Large Quantities Of The Vacation Ruining Seaweed Are Being Washed Up On Popular Beaches
Over 175 tonnes of sargassum have already been removed from the beaches of Cancun this year according to the Federal Maritime Terrestrial Zone (Zofemat). The high numbers provide a worrying outlook going forward for the popular beach town.
Several studies from the University of South Florida and NASA have already suggested that this year’s sargassum deposit could be massive and the amounts being collected currently back up that hypothesis. In fact, there is already as much as a 20% rise in the sargassum compares with the same time last year.

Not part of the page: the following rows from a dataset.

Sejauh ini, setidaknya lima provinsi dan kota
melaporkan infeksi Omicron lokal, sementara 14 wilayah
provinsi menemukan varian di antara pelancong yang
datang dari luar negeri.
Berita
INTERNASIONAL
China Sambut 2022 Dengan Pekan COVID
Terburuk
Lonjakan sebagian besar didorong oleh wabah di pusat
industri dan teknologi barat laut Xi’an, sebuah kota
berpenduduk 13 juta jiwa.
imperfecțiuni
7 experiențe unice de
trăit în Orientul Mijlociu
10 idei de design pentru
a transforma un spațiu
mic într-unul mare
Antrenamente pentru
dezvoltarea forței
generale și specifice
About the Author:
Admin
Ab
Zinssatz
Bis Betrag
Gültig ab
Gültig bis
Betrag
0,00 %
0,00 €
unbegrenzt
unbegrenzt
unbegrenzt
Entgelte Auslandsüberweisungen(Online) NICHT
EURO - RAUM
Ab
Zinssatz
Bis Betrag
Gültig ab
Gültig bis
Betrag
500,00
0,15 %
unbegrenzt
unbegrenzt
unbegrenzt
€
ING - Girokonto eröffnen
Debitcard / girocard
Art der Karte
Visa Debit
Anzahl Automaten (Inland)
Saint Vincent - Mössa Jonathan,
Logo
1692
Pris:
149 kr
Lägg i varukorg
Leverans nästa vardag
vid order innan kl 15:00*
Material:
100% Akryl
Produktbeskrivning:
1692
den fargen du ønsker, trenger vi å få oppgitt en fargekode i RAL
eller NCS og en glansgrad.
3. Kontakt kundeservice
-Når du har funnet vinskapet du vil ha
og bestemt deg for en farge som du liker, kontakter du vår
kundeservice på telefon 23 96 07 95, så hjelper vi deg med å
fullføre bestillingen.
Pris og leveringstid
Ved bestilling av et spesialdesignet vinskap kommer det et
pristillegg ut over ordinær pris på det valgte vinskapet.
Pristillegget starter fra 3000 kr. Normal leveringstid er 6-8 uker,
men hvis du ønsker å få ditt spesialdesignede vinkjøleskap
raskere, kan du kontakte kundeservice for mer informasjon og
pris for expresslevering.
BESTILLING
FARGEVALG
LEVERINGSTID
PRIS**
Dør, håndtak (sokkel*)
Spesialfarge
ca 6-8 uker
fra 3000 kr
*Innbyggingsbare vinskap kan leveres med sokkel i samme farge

According to Zofemat, Coral Beach in Cancun is the worst affected area. This is mainly due to its geographical position in the south and the lack of strong current or tide to pull the sargassum further away. Collection and prevention have already been well underway with efforts from multiple groups attempting to stop the negative effects of the macroalgae.
For those unaware, sargassum is a seaweed that grows excessively in the middle of the ocean into massive island-like floating structures. Typically, in normal numbers, it’s an extremely healthy part of the ocean environment and provides ecosystems for thousands of tiny sea animals as well as depositing nutrients into the water.

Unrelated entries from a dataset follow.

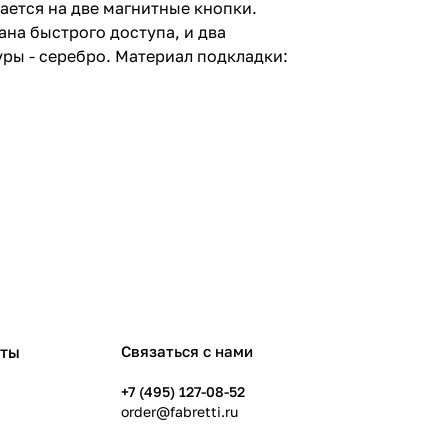
ается на две магнитные кнопки.
ана быстрого доступа, и два
ры - серебро. Материал подкладки:
рты
Связаться с нами
+7 (495) 127-08-52
order@fabretti.ru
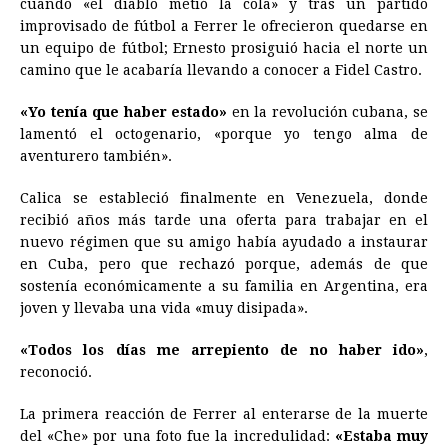
cuando «el diablo metió la cola» y tras un partido
improvisado de fútbol a Ferrer le ofrecieron quedarse en
un equipo de fútbol; Ernesto prosiguió hacia el norte un
camino que le acabaría llevando a conocer a Fidel Castro.
«Yo tenía que haber estado»
en la revolución cubana, se
lamentó el octogenario, «porque yo tengo alma de
aventurero también».
Calica se estableció finalmente en Venezuela, donde
recibió años más tarde una oferta para trabajar en el
nuevo régimen que su amigo había ayudado a instaurar
en Cuba, pero que rechazó porque, además de que
sostenía económicamente a su familia en Argentina, era
joven y llevaba una vida «muy disipada».
«Todos los días me arrepiento de no haber ido»
,
reconoció.
La primera reacción de Ferrer al enterarse de la muerte
del «Che» por una foto fue la incredulidad:
«Estaba muy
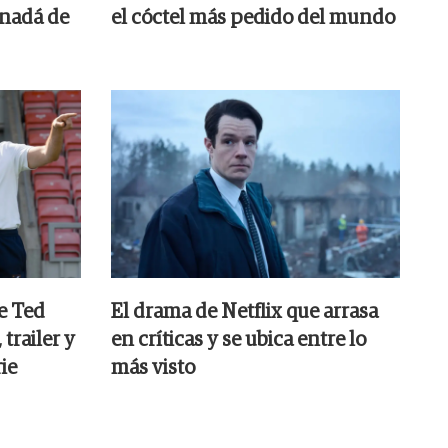
anadá de
el cóctel más pedido del mundo
e Ted
El drama de Netflix que arrasa
trailer y
en críticas y se ubica entre lo
rie
más visto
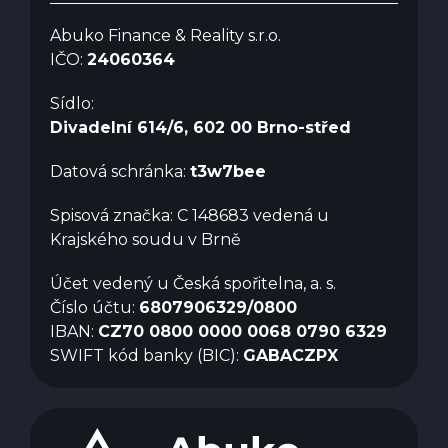
Abuko Finance & Reality s.r.o.
IČO:
24060364
Sídlo:
Divadelní 614/6, 602 00 Brno-střed
Datová schránka:
t3w7bee
Spisová značka: C 148683 vedená u
Krajského soudu v Brně
Účet vedený u Česká spořitelna, a. s.
Číslo účtu:
6807906329/0800
IBAN:
CZ70 0800 0000 0068 0790 6329
SWIFT kód banky (BIC):
GABACZPX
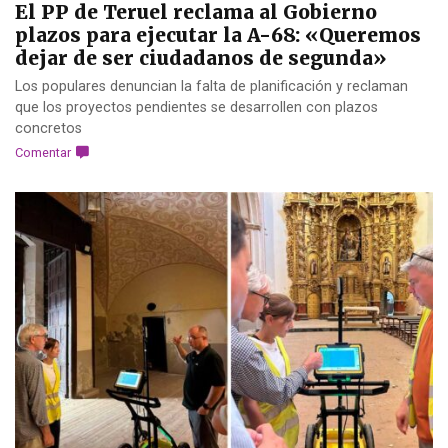
El PP de Teruel reclama al Gobierno
plazos para ejecutar la A-68: «Queremos
dejar de ser ciudadanos de segunda»
Los populares denuncian la falta de planificación y reclaman
que los proyectos pendientes se desarrollen con plazos
concretos
Comentar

However, as water temperatures have increased due to global warming, sargassum growth has skyrocketed creating huge tangled masses of seaweed sometimes several kilometers long. It is suggested that pollution dumps into the Atlantic in Brazil are also spurring massive growth.

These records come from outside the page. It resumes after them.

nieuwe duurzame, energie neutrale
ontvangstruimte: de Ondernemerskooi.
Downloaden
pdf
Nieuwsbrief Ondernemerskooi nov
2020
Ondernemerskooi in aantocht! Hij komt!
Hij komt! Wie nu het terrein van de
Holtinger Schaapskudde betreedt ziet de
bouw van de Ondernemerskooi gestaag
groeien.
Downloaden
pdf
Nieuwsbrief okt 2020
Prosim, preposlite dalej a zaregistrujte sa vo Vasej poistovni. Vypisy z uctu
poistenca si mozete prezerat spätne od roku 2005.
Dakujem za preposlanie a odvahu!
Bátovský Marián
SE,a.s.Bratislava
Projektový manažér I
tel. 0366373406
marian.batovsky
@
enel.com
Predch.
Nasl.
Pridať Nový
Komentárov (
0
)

The problem with Sargassum arrives when it hits the coastal areas, predominantly in the Caribbean Sea as well as the Southeastern edges of the US. When it hits the beaches it will either come ashore in masses of brown weed or linger in the shallow waters. When lingering, it makes any kind of swimming in the area extremely unpleasant and can harbor many small sea creatures. In some truly unfortunate cases, weak swimmers have found themselves tangled in it and almost drowning.
For the huge amounts that end up on the sand, a terrible sulphuric smell protrudes from the sargassum, keeping tourists well away from the beaches. Its also extremely unsightly and ruins the aesthetic pleasure of the Mexican Caribbean.
Hotels, the local government, and even the Navy are all involved in protecting the beaches from the onset of the sargassum. As the warmer months approach, different methods are put in place to prevent as much of the sargassum from getting to the coast as possible.
It was announced this week that the use of drones was to be implemented. The purpose of this is to spot large masses of the sargassum and then send the Navy out to collect it before it makes it to the sure. Another company is being used for its hot air balloons for the same reasons. Balloons will periodically go up and down the beaches to ensure there are no larger masses being missed.
On top of this, hotels have their own barriers placed in the sea near their resorts to help stop it from making it to the sand, although a lot still works its way through. Many companies are now trying to find productive ways to use the sargassum instead of just dumping it. Using it for compost or other interesting uses can at the very least turn a negative into a positive.
The sargassum season is fast approaching, and it is hoped that all the methods being laid out will counter it successfully. The water the season, the higher the chances of sargassum deposits.
Those worried about sargassum during their vacation should contact their hotel and find out how things are looking.